3) Degrade Redis-dependent features explicitly

In redis_degraded mode, mark these capabilities degraded (not silently broken):

  • Redis event bridge ingestion (joelclaw:notify:*)
  • durable replay paths dependent on message store Redis streams
  • Redis-based Telegram poll-owner lease durability (fall back to direct polling + existing 409 backoff)
  • Redis-backed operational commands that require queue inspection/mutation

Each degraded feature must produce a clear status reason.

4) Self-healing recovery loop

Gateway must keep retrying Redis attach in background (bounded exponential backoff). On successful reattach:

  • transition redis_degraded -> normal
  • resume Redis-backed integrations
  • emit recovery telemetry

No daemon restart should be required for recovery.

5) Operator-visible diagnostics

joelclaw gateway status and joelclaw gateway diagnose must surface mode and degraded capabilities as first-class fields, not inferred from log scraping.

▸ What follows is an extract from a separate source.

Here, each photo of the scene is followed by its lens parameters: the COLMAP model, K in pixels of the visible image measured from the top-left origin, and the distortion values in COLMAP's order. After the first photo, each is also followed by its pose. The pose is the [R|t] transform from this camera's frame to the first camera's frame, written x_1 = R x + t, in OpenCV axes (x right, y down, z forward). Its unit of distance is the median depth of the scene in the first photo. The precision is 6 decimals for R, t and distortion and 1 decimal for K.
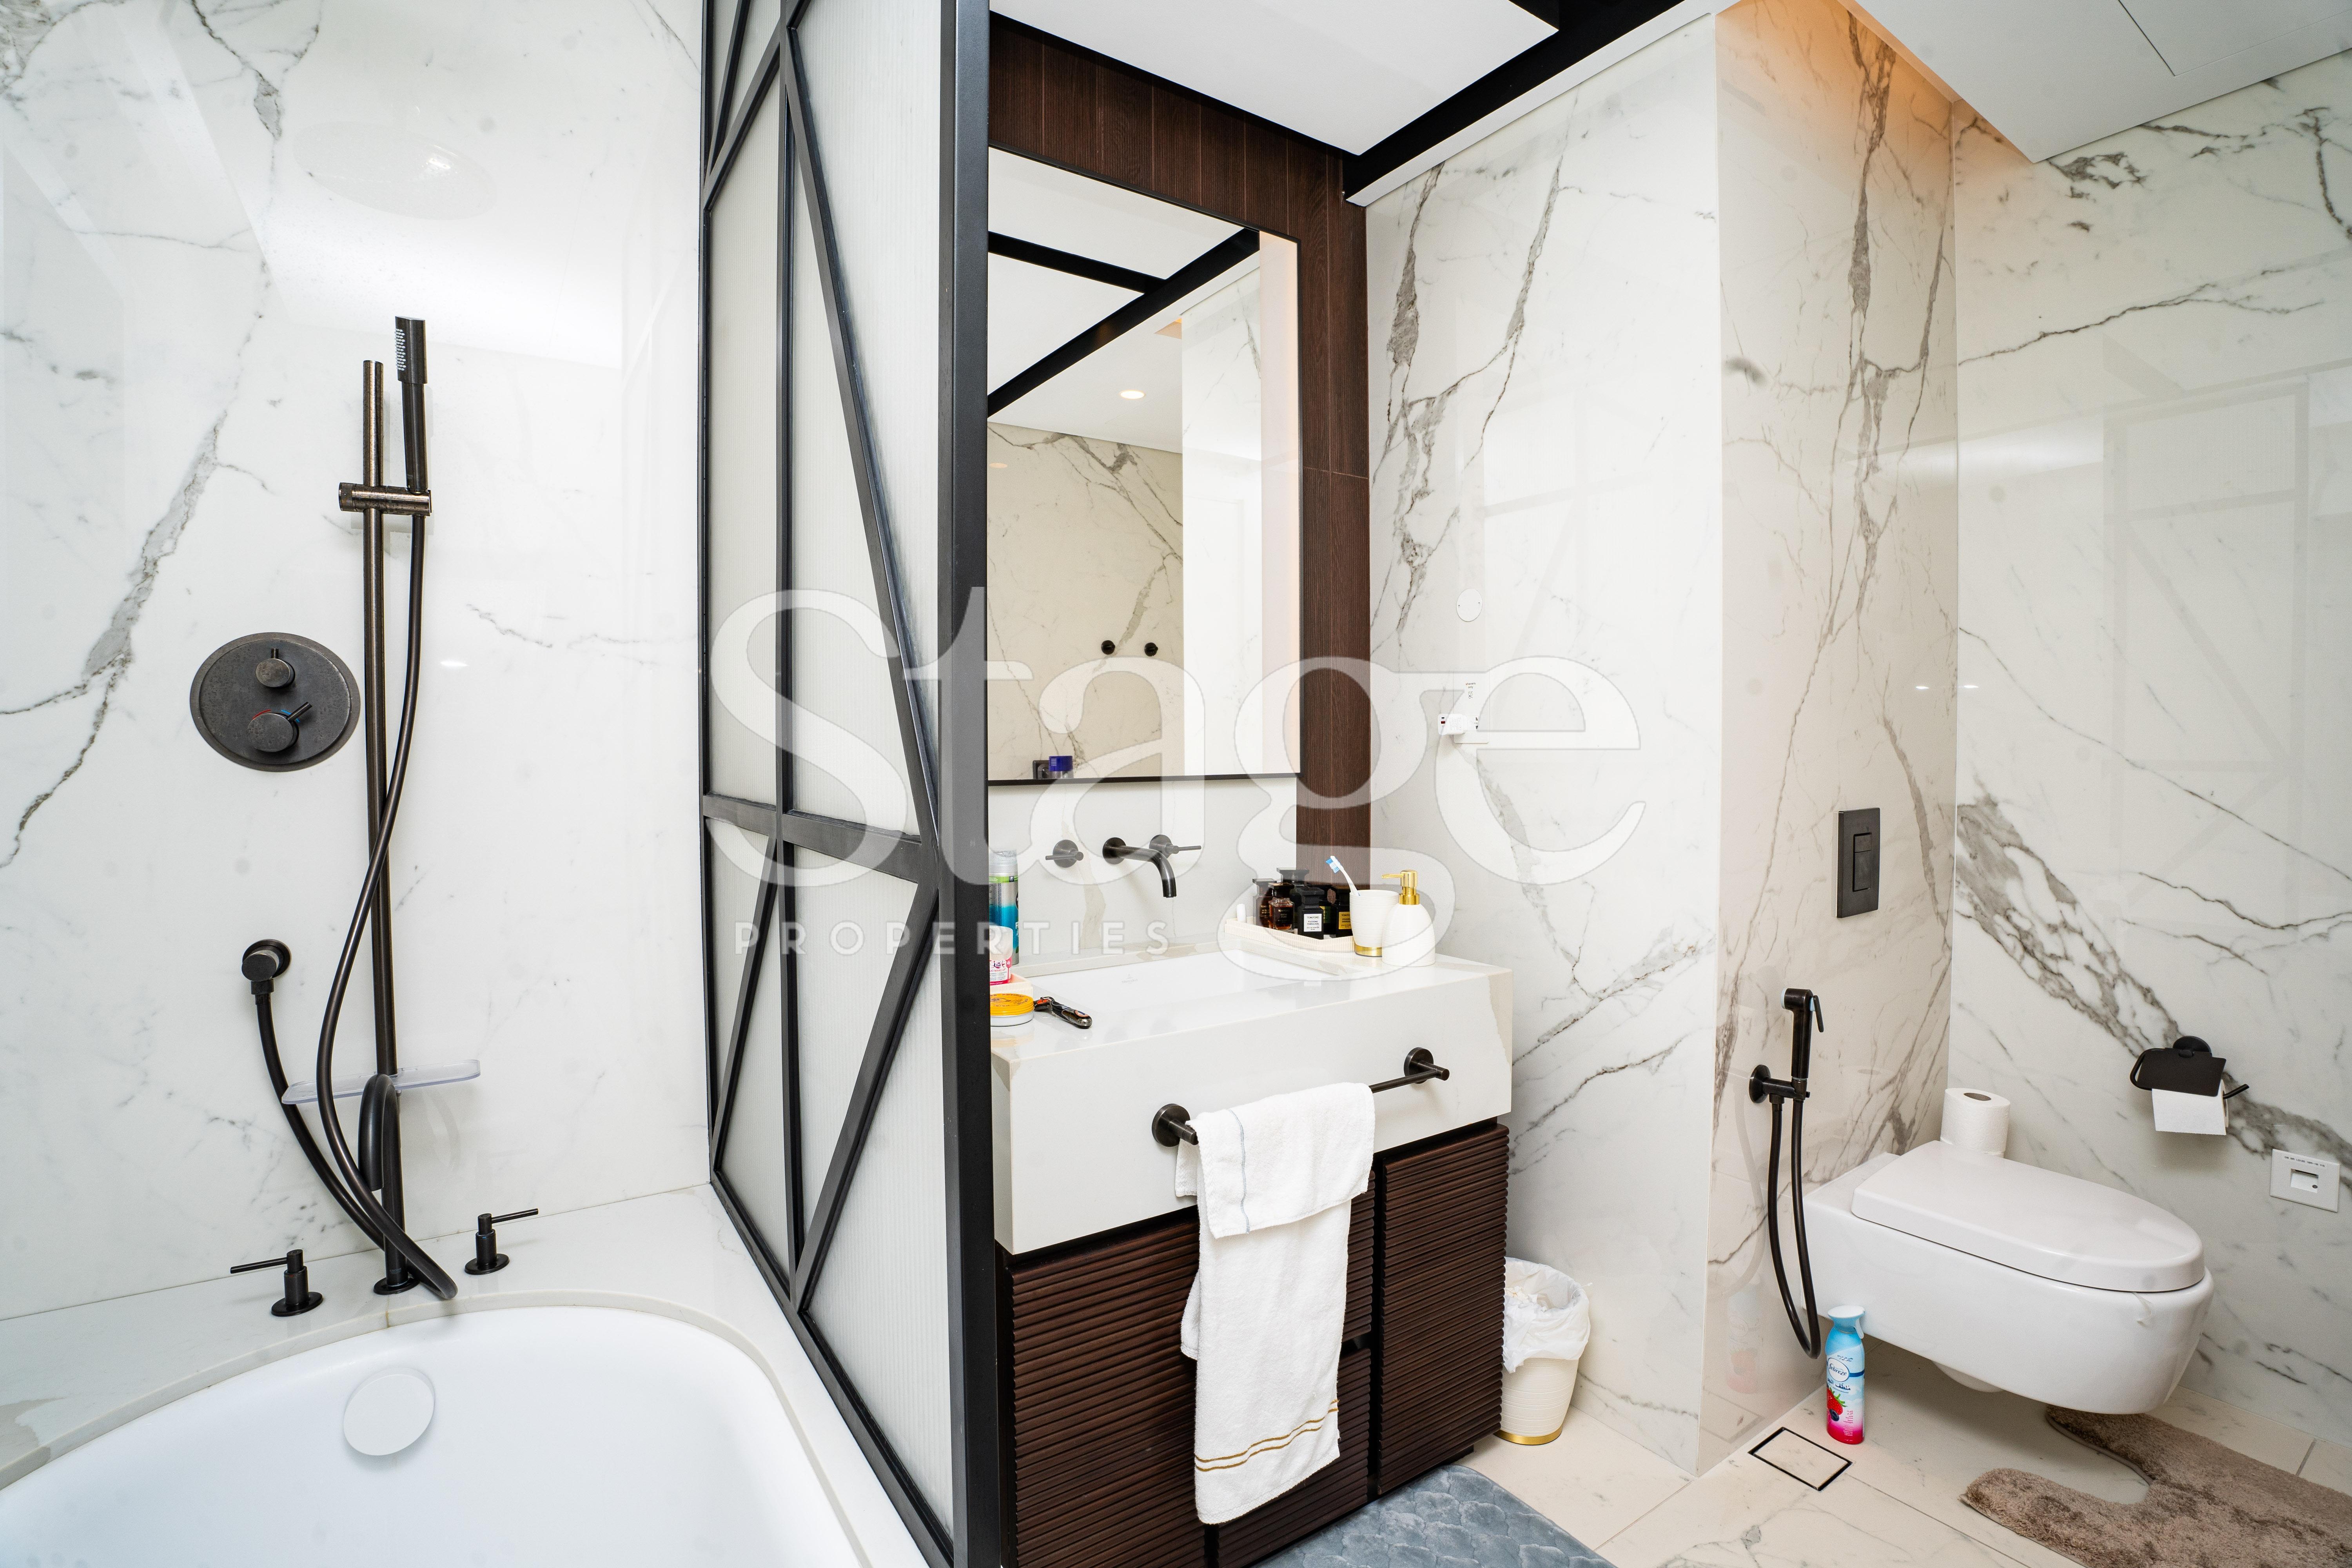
lens RADIAL K [[1084.7, 0, 1171.1], [0, 1084.7, 785.5], [0, 0, 1]] dist [-0.057475, 0.012701]
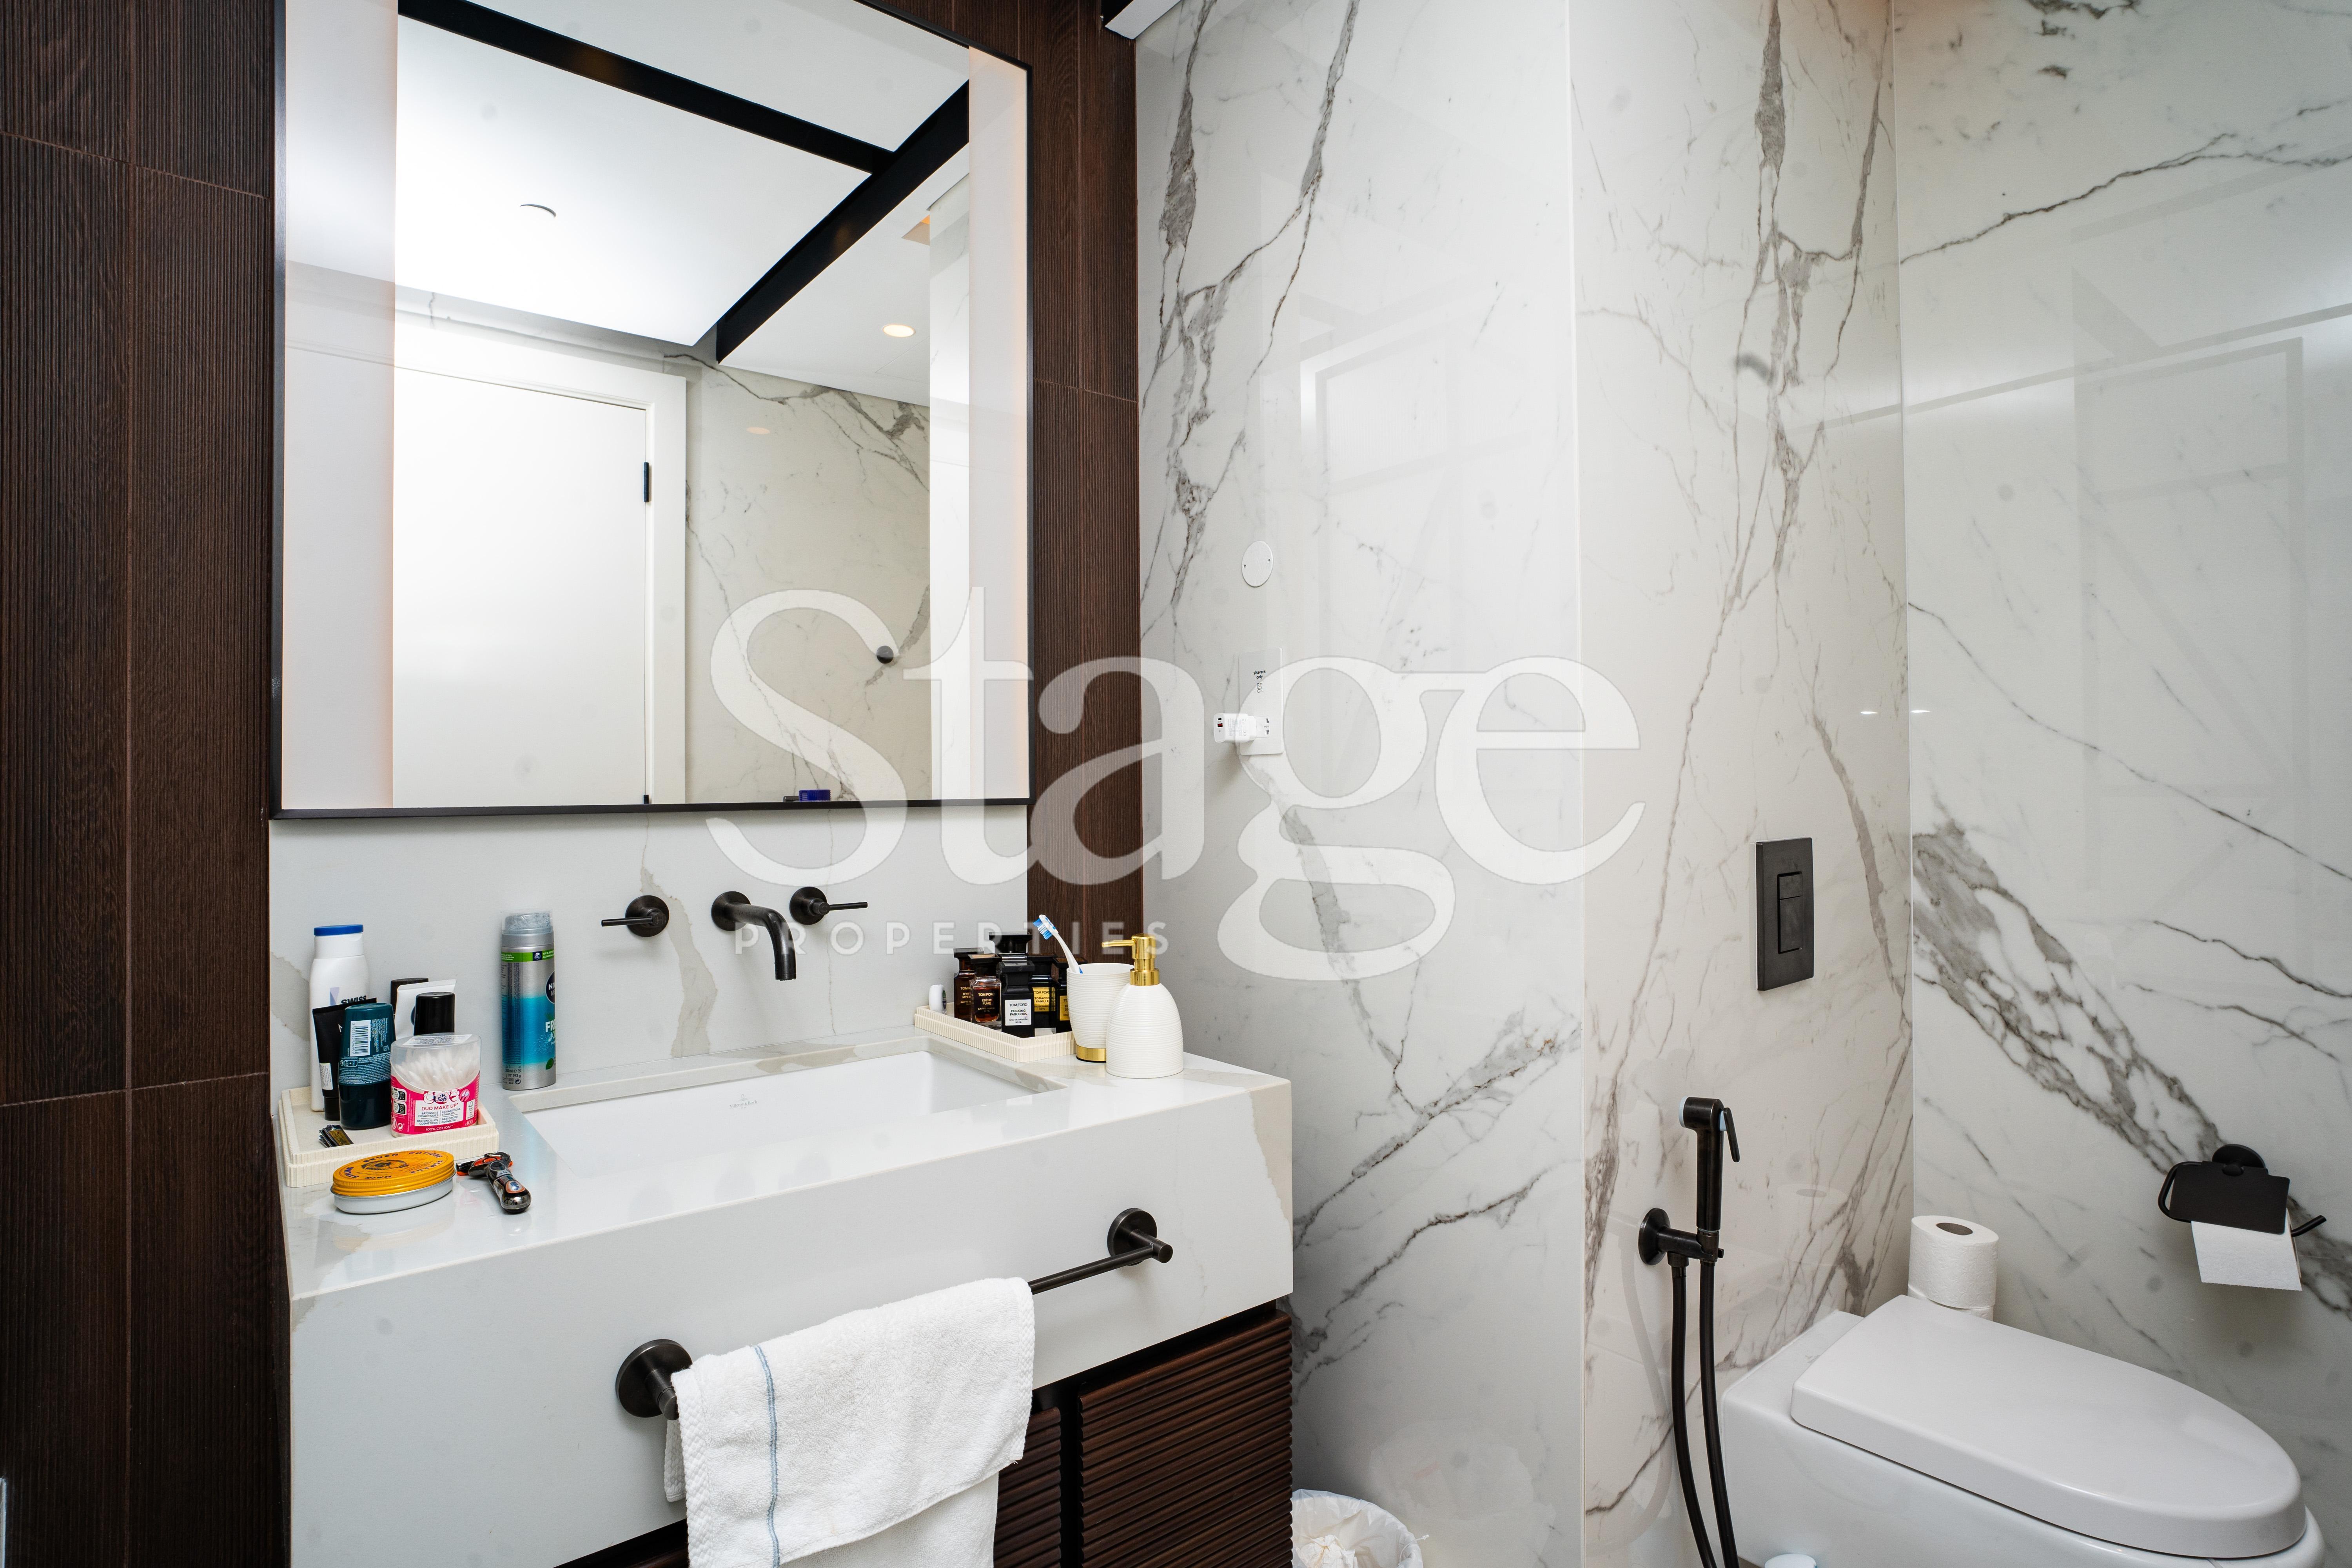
lens RADIAL K [[1216.2, 0, 1179.7], [0, 1216.2, 790.5], [0, 0, 1]] dist [-0.031710, 0.015597]
pose [[0.995066, -0.005638, 0.099059, 0.151731], [0.009349, 0.999270, -0.037040, 0.015153], [-0.098778, 0.037783, 0.994392, 0.212411]]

Implementation Plan (proposed)

Required skills preflight

  • gateway — daemon lifecycle + operator contracts
  • gateway-diagnose — failure-layer semantics and diagnostic UX
  • system-architecture — substrate vs daemon boundary and event path clarity

Files and surfaces

  1. packages/gateway/src/daemon.ts

    • Introduce runtime mode state (normal / redis_degraded).
    • Make Redis channel start non-fatal; run local-only queue path when unavailable.
    • Add background reconnect loop and mode transitions.
  2. packages/gateway/src/channels/redis.ts

    • Expose explicit attach/detach/retry status hooks for daemon mode management.
    • Ensure failures are reportable as structured reasons.
  3. packages/gateway/src/channels/telegram.ts

    • Keep Redis lease as preferred path.
    • In degraded mode, use lease fallback path intentionally and emit explicit degraded ownership telemetry.
  4. packages/cli/src/commands/gateway.ts

    • Extend gateway status payload with mode + degraded capability list.
    • Ensure status remains meaningful even when Redis is down.
  5. packages/cli/src/commands/gateway.ts (diagnose path)

    • Add Redis-degraded classification distinct from full process failure.
  6. docs/gateway.md + skills/gateway-diagnose/SKILL.md

    • Document degraded-mode behavior, operator expectations, and recovery signals.

Verification criteria

  • Gateway can start and process direct Telegram inbound/outbound while Redis is unavailable.
  • gateway status returns explicit mode: redis_degraded with capability degradation list.
  • OTEL emits mode transition events for both enter and recovery.
  • Redis reconnect without restart transitions runtime back to normal.
  • Existing normal-mode behavior remains unchanged when Redis is healthy.

Consequences

Good

  • Operator can still use gateway during Redis incidents.
  • Failures become explicit and diagnosable instead of ambiguous noop states.
  • Recovery path becomes automatic and observable.

Tradeoffs

  • More runtime-state complexity in daemon.
  • Some features remain unavailable in degraded mode by design.
  • Requires careful UX in CLI/diagnose to avoid false confidence.

Non-goals

  • Running full Inngest/event-bus durability without Redis.
  • Guaranteeing cross-instance Telegram poll ownership durability while Redis is down.
  • Solving k8s/Colima substrate outages in this ADR (this ADR is gateway behavior under those outages).